→ **Problem A**
In the records, copy out every line from the one containing "How many categories are shown in the chart?" through the end of the records, both ends included, and omit the pictures.

→ **Reading text**

- - -

In this way many acres in the neighbourhood of Pital were taken from the forest, and added to the grass-lands, whilst I was in the country. The brushwood-land does not yield such good crops as the virgin forest, but it is nearer to the huts of the cultivators, who live out on the savannahs, so that whenever the weedy shrubs gain possession of a spot sufficiently large for a clearing, and choke off the grass, these places are again cut down and burnt, and thus the forest is never allowed to establish outposts, or advanced stations, in the disputed ground. What would be the result if man were withdrawn from the scene, I do not know, but I believe that the forest would slowly, but surely, regain the ground that it has lost through long centuries. The thickets and dense brushwood that always spring up along the edge of the forest, and consist of many shrubs that the leaf-cutting ants do not touch, would gradually spread, and beat back the grass. In their shade and shelter, seeds from the forest would vegetate and grow, and thus, I think, very slowly, inch by inch, the forest would regain its long-lost territory, and gradually extend its limits towards the south-west, until it reached its old boundaries, where a change in the physical character of the land, or in the amount of moisture precipitated, would stay its further progress. It is far more likely, however, that man will drive back the forest to the very Atlantic than that he will quit the scene.

After passing the Indian graves, about a league from Libertad, we turned off to the right, by a path that led directly to the Mico, without going through the town. After crossing several rounded grassy hills, we reached the river, and found it swollen with recent rains, but fordable. Sometimes travellers are detained several days, unable to cross, and I was always glad when, returning to the mines, I had put it behind me. Now and then a traveller is drowned when attempting to cross the swollen river, but these accidents are rare, as it is well known, by certain rocks being covered, when it is unfordable. If carried away, a traveller has little chance to save his life, as just below the crossing the river is rapid and the banks precipitous. I heard of one man who had had a very narrow escape. He was trying to cross on mule-back, but his beast lost its footing, rolled over, and was rapidly washed away. The poor man was carried into the roaring rapids, and would soon have been drowned, but a herdsman on the bank, who was looking for cattle, threw his lasso cleverly over the drowning traveller, and dragged him on shore. Some of the "vacqueros," as the herdsmen are called, are wonderfully adroit in throwing the lasso; when riding at full speed, they throw it over the horns of the cattle, or the heads of the horses, and can hold the strongest if sideways on. But I have seen some old bulls that knew how to get loose; they would run straight away from the vacquero in places where he could not ride round them, and getting a straight pull on the lasso, would break it, or draw it out of his hands. There are no horses or mules, and very few cattle, however, that know how to do this, I was told by the herdsmen.

- - -

→ **Task inputs**
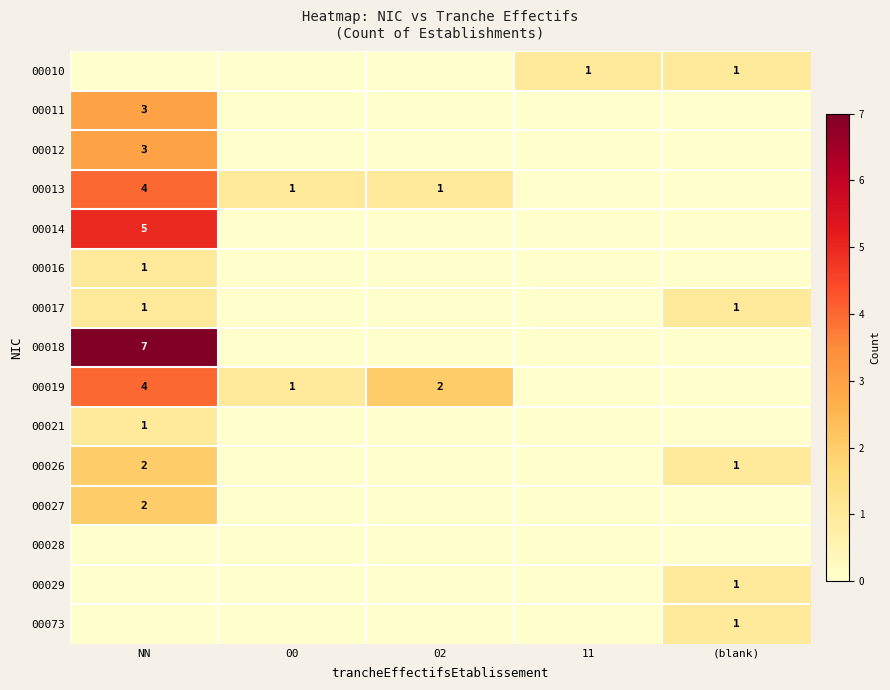

At which category is the sum across all series the highest?

NN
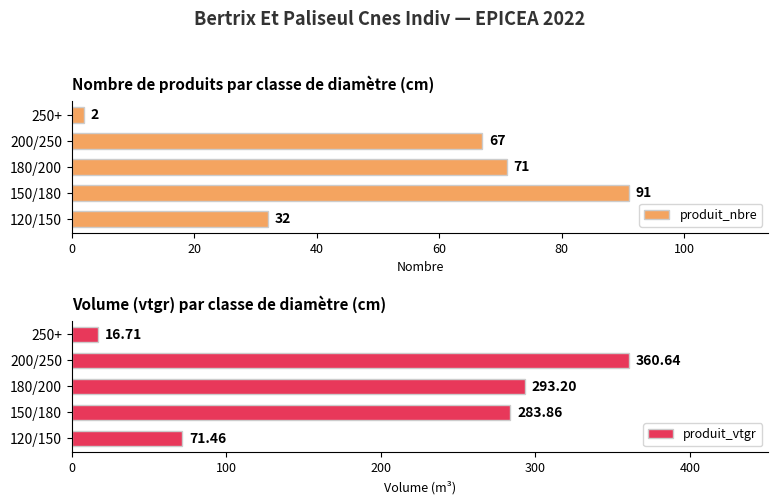

The value of produit_vtgr at 120/150 is 71.5. True or false?

True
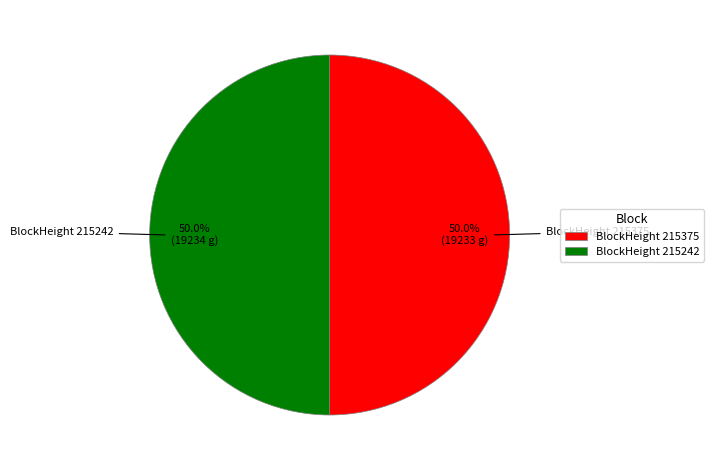

Combined, what portion of the pie is BlockHeight 215242 and BlockHeight 215375?

100.0%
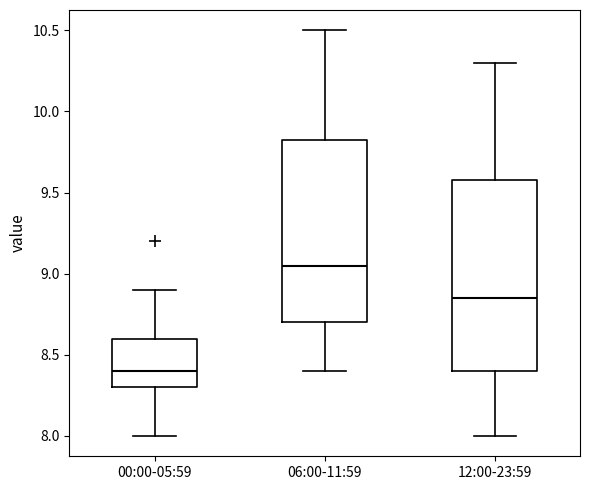

Where does the median line of the box for 06:00-11:59 sit on the y-axis? The values are not printed on the chart, so give them approximately, as read against the axis.

9.05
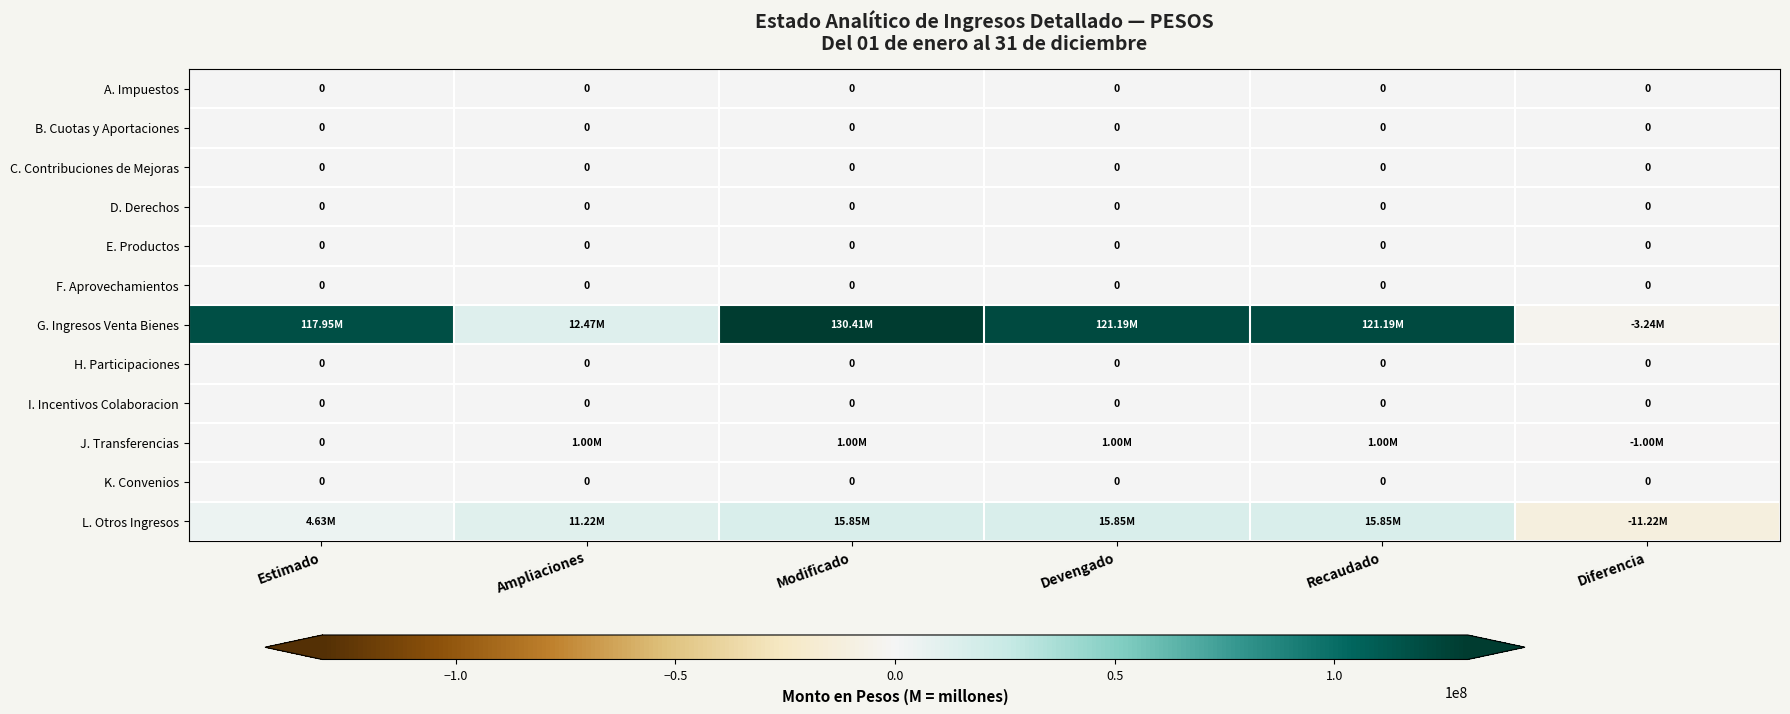

How many categories are shown in the chart?

6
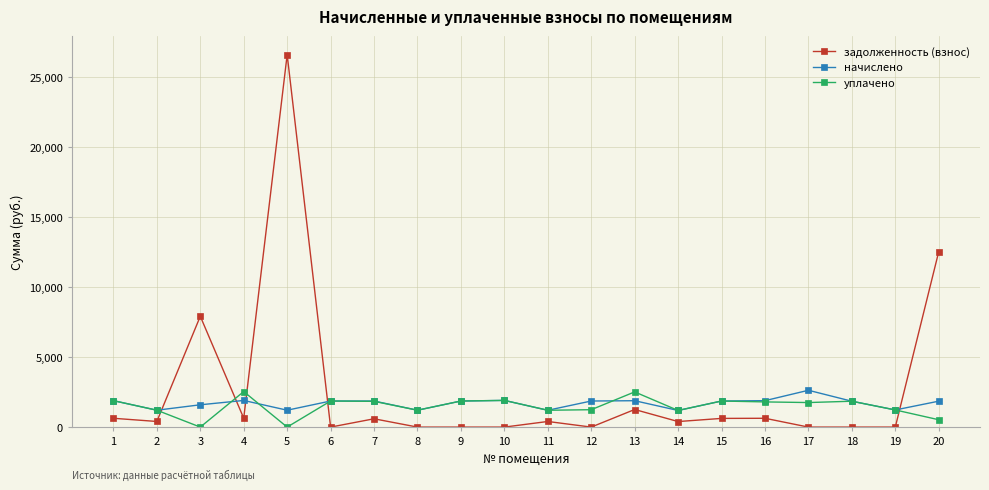

How many times do задолженность (взнос) and уплачено cross each other?

5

- - -

→ **Problem B**
Continue the narrative about crossing the Mico from where it stops.

→ **Result A**
How many categories are shown in the chart?

6

How many times do задолженность (взнос) and уплачено cross each other?

5

→ **Result B**
After crossing the river, we soon reached Pital, where I had a cup of tea and got a fresh mule. We now turned nearly at right angles to our former course, and struck into the dark forest, the road through which I have already described. It was very wet and muddy. In some places, although it was only the commencement of the wet season, the mules sank above their knees. On this occasion, as on many others, I had often to notice how well the mule remembered places where in some former year it had avoided a particularly bad part by making a detour. I was riding a mule that had tender feet, having just recovered from the bite of a spider, that had occasioned the loss of one of its hoofs, and when it came near to a place where it could escape the deep mud by going over a stony part it would slacken its pace and look first at the mud, then at the stones, evidently balancing in its mind which was the lesser evil. Sometimes, too, when it came to a very bad place, which was better at the sides, I left it to itself, and it would be so undecided which side was the best, that making towards one it would look towards the other, and end by getting into the worst of the mud. It was just like many men who cannot decide which of two courses to take, and end by a middle one, which is worse than either. And just as in men, so in mules, there is every variety of disposition and ability. Some are easily led, others most obstinate and headstrong; some wise and prudent, others foolish and rash. The memory of localities is much stronger in horses and mules than in man. When travelling along a road that they have been over only once, and that some years before, where there are numerous branch roads and turnings, they will never make a mistake, even in the dark; and I have often, at night, when I could not make out the road myself, left them to their own guidance, and they have taken me safely to my destination. Only once was I misled, and that through the too good memory of my mule. Many years before it had been taken to a pasture of good grass, and recollecting this, it took me several miles out of my road towards its old feeding-ground, causing me to be benighted in consequence.

I reached the mines at nine o'clock, and found that during my absence it had been raining almost continuously, although at Juigalpa there had been only a few slight showers.

CHAPTER 11.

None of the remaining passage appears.